Querida, e se tu voares? Aqui há acção! Na outra perspectiva existe inércia, aqui há movimento, há querer… existe Amor. Não significa que se tiver medo não exista Amor, o que quero dizer é que vou ao encontro de quem gosto, de quem quero conhecer, da pessoa que me faz calafrios, sabes que mais? Vais ao encontro do Amor. Para mim a busca do Amor nos Seres Humanos está como a electricidade em busca da terra, simples, complicar para quê? É natural este sentimento Maravilhoso, o que não é natural é a banalização da palavra Amor, num dos textos que escrevi anteriormente pedi o favor de não banalizarem essa palavra, agradeço muito, mesmo. “Tenho medo de sofrer outra vez…”, “Receio cair ao acreditar que outra pessoa me ame”, “Já não acredito no Amor porque sofri muito”, “Como podes amar alguém que não conheces?”. Podia escrever aqui um texto de expressões ou frases que já ouvi na minha Vida seja de amigos, colegas de trabalho, familiares, conhecidos ou utentes, se reparares há ali algo em comum… medo e descrença no Amor.

Recentemente li um artigo em que há muitas crenças erróneas acerca do Amor, uma delas é que não existe uma bela história de Amor sem muito sofrimento, mas isto é o quê? É que não é sofrimento, é muito sofrimento! Quem é que disse isto? Quem teve a ousadia de espalhar como se de um vírus se tratasse que não existe Amor sem sofrimento? É por estas e por outras que se banaliza tanto a palavra Amor, já o sentimento de Amor poucos (ao que parece…) sabem o que é. Querida e se tu voares é uma expressão que parece fácil de perceber, na prática é deixar de lado (finalmente…) o medo, é que a confusão entre o Amor (ou suposto Amor) que recebi de uma relação anterior ou da actual para aquele que poderei receber é medonha!


Comparar as pessoas, outro erro colossal, é meio caminho andado para activar defesas, e quem sabe, deixar passar um Amor (entenda-se uma pessoa) ao lado… e depois… é o que sabemos, é uma sociedade de futilidade amorosa baseada no passado e em toxicidade passada de uns para os outros sobre relações Amorosas. São dicas nos “faces” e “instas” desta vida, são relações super-hiper-mega espectaculares por SMS e WhatsApp que quando estão frente-a-frente não sabem o que dizer um ao outro porque faz falta um ecrã, é a descrença total em si mesmos e depois, como é óbvio, nos outros.
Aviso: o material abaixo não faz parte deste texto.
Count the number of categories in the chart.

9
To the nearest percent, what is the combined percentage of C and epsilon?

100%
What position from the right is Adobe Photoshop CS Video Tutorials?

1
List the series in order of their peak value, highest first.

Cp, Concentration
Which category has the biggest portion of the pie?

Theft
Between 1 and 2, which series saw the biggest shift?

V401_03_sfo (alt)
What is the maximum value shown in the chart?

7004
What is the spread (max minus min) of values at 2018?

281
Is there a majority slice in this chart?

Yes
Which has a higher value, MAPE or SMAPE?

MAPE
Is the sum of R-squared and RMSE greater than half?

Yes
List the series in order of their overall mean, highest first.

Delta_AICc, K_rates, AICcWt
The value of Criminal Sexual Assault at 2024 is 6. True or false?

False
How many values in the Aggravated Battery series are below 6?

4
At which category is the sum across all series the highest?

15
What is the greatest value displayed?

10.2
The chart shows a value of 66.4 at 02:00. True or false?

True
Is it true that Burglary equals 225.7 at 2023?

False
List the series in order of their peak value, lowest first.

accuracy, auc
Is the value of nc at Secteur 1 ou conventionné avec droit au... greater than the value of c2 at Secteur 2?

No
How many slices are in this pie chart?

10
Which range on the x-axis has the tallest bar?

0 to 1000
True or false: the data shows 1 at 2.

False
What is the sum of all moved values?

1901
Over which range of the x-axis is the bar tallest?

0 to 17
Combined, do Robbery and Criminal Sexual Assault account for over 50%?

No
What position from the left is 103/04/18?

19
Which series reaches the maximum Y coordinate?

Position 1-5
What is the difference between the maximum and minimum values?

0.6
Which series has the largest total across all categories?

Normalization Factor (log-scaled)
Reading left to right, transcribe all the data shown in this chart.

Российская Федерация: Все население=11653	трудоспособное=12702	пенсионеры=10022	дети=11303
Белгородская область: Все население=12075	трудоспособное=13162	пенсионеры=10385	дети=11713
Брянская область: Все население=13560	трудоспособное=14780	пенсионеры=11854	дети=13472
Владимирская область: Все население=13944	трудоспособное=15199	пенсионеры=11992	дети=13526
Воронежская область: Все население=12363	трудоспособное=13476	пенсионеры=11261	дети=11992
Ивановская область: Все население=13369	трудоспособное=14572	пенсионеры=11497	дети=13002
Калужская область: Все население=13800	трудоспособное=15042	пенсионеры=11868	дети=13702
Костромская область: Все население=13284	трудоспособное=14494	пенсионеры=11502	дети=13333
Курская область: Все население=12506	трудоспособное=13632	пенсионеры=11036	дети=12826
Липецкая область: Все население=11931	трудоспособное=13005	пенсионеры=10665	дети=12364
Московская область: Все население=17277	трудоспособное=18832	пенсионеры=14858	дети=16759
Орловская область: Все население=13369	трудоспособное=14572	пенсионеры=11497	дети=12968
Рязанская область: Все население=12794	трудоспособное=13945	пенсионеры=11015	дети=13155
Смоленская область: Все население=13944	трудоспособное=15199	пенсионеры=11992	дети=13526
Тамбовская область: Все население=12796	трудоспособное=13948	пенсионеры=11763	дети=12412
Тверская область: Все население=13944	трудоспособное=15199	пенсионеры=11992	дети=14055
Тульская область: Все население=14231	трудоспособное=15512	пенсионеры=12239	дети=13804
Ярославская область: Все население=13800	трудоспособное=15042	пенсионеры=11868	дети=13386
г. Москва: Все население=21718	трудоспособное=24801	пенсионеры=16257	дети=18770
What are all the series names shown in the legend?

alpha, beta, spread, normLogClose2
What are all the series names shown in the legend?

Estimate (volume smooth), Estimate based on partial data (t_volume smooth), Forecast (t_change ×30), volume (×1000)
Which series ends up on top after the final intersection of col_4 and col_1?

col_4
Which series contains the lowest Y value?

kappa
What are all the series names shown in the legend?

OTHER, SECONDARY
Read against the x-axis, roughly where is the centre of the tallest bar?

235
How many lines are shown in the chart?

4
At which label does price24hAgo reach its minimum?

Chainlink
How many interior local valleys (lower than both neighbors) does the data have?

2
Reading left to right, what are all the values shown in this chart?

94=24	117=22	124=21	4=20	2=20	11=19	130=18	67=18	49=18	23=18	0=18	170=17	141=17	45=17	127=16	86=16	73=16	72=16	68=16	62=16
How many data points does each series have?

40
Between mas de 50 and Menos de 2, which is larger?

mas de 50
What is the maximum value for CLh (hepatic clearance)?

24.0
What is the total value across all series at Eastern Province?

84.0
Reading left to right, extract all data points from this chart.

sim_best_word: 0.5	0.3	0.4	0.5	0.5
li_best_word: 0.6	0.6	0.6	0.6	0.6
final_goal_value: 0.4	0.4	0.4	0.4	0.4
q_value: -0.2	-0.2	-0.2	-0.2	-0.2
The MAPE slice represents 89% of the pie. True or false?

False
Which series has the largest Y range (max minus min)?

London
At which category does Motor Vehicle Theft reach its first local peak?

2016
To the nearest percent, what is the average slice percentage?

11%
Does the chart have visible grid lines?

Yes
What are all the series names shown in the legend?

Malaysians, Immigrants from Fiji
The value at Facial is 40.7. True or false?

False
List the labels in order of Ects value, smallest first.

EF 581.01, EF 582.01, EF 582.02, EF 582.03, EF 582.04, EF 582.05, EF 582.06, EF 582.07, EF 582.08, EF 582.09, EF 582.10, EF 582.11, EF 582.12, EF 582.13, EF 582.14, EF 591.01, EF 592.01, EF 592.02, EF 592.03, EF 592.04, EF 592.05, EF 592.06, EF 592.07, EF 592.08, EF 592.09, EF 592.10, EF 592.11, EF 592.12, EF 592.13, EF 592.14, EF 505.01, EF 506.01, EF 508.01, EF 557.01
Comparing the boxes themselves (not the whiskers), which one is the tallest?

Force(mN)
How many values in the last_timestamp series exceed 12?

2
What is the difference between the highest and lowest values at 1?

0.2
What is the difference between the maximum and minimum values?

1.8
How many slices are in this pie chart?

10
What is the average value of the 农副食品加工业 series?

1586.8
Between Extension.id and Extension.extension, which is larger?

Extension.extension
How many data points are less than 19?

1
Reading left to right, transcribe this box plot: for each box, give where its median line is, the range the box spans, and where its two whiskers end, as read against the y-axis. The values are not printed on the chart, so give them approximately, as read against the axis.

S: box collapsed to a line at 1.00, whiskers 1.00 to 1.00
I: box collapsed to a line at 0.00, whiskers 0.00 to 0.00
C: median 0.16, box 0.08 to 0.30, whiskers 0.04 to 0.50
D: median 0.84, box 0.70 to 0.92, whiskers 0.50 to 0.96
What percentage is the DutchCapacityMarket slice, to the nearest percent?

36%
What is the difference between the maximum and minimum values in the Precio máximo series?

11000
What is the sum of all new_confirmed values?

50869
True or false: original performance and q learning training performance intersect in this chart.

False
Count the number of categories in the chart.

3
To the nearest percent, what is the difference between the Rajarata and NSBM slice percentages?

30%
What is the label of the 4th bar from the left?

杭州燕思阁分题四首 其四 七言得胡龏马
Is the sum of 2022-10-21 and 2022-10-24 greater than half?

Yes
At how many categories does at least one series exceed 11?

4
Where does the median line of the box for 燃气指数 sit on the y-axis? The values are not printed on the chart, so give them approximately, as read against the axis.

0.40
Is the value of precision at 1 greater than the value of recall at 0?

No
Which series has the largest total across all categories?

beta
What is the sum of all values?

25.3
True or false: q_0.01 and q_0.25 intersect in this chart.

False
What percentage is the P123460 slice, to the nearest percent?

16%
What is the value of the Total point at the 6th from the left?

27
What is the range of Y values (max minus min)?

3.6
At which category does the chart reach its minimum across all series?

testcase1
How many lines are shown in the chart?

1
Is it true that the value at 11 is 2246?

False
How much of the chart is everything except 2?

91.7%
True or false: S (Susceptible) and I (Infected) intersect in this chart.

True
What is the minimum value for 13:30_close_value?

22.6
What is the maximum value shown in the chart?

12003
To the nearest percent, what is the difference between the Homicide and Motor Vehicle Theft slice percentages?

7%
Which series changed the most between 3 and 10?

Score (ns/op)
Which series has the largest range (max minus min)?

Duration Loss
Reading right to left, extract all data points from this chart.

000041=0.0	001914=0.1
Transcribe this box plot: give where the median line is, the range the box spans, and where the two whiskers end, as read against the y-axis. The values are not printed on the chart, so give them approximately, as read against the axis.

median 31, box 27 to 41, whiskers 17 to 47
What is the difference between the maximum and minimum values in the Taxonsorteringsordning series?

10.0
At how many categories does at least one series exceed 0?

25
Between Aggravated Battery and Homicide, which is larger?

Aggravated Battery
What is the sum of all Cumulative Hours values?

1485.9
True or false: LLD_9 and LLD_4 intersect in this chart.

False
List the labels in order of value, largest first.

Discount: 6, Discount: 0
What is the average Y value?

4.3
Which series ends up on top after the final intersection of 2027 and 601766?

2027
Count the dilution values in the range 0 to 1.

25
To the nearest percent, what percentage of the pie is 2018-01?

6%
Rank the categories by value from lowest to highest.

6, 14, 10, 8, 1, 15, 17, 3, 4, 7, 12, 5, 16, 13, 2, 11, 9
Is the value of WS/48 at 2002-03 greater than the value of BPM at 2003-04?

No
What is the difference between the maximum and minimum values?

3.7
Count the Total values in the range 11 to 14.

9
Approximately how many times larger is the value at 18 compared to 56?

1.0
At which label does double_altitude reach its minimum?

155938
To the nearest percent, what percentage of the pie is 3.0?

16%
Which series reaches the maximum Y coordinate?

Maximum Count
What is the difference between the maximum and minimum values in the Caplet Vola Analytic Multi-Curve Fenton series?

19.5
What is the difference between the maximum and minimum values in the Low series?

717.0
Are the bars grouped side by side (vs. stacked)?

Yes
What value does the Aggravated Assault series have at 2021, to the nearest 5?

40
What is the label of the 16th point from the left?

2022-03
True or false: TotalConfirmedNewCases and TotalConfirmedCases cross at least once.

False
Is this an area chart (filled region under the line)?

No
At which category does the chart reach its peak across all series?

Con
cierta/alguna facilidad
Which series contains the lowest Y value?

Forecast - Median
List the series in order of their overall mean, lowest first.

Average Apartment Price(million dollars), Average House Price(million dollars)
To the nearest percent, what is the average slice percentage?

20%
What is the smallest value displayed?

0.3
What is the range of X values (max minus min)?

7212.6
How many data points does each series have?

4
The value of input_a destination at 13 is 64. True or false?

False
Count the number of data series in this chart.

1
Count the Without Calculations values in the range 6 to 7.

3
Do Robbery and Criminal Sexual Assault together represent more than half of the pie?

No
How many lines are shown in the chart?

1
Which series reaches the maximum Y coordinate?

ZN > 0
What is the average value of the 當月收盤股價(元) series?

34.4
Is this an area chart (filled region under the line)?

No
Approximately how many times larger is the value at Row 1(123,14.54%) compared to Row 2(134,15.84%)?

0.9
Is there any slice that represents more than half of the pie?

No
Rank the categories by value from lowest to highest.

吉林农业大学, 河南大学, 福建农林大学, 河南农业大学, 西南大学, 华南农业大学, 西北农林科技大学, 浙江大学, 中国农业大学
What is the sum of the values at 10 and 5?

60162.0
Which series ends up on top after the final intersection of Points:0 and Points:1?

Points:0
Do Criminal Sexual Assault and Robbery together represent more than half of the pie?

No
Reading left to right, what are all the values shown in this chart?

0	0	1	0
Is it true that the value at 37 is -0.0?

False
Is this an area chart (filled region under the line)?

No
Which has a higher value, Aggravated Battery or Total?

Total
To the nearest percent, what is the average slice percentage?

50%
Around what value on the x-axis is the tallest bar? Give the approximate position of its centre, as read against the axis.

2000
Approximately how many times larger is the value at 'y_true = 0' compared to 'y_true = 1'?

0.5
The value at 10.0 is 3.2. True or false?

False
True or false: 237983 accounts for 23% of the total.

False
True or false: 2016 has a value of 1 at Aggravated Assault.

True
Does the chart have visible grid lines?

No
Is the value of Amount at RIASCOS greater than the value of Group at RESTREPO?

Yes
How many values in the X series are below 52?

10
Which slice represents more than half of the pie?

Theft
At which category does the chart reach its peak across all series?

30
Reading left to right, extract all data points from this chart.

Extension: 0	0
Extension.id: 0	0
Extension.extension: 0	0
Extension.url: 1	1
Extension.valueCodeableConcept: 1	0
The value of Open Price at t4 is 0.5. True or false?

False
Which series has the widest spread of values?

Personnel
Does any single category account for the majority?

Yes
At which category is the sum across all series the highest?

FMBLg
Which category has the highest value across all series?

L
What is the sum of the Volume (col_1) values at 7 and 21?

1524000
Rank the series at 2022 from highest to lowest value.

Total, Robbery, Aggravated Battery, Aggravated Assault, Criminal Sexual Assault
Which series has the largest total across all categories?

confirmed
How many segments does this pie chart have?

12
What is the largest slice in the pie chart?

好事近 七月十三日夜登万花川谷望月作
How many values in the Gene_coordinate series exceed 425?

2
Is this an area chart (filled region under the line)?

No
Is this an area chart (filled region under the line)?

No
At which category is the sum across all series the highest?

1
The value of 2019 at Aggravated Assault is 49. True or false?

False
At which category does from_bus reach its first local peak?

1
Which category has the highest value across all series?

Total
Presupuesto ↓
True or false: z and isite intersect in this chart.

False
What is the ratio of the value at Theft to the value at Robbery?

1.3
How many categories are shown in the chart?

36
Pergunto: Queres cair ou tentar voar? Queres Amar-te? Amando-te, queres Amar outra pessoa? Então há uma fórmula simples, sem complicações que é…. Pensa e foca-te no que queres, contrariando o medo e crenças instaladas e o resto… deixa acontecer naturalmente.


Obrigado!


“Estar preparado é importante, saber esperar é ainda mais, mas aproveitar cada momento é a chave da vida”.